Mariam had no wise words of comfort to give her child; but she had the mother's secret of love, which so often is better than wisdom. She folded Shushan tenderly in her arms and kissed her. Then the girl recovered a little.
"I ought not to talk so to you, mother," she said. "We know He does care."
"Amaan! God is good," Mariam said. "He cares for every one; even, I suppose, for the Turks."
There was a silence during which Mariam resumed her spinning, and Shushan her embroidery.
"I am not easy about the grandfather," Mariam said presently. "I wish we could get him to eat a little more. Since the fright about thee, and the loss of his flocks and herds, he has scarcely been his own man. And that last visit of the zaptiehs did him no good—What is that noise in the court? Some one has come."
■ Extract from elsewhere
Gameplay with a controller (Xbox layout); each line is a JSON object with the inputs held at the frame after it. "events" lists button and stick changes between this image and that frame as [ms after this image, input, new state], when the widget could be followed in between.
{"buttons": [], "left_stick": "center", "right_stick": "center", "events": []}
The whirr of the spinning wheel ceased, and Shushan dropped her work, growing very pale. Neither thought of going forth to see, for neither expected any good thing to come to them. Shushan would have hidden herself, but there did not seem time; so they sat in silence, listening to a confused Babel of sounds outside. But presently both cried at once,—
"The voice of Kevork, my son."
"The voice of Yon Effendi, my betrothed."
"Cover yourself, my daughter," said Mariam hastily. And Shushan veiled her face, and sat still where she was, while the mother went forth to welcome her son, whom she had not seen for more than eighteen months.
That night, for once, the voice of joy and thankfulness was heard in the house of Hohannes Meneshian.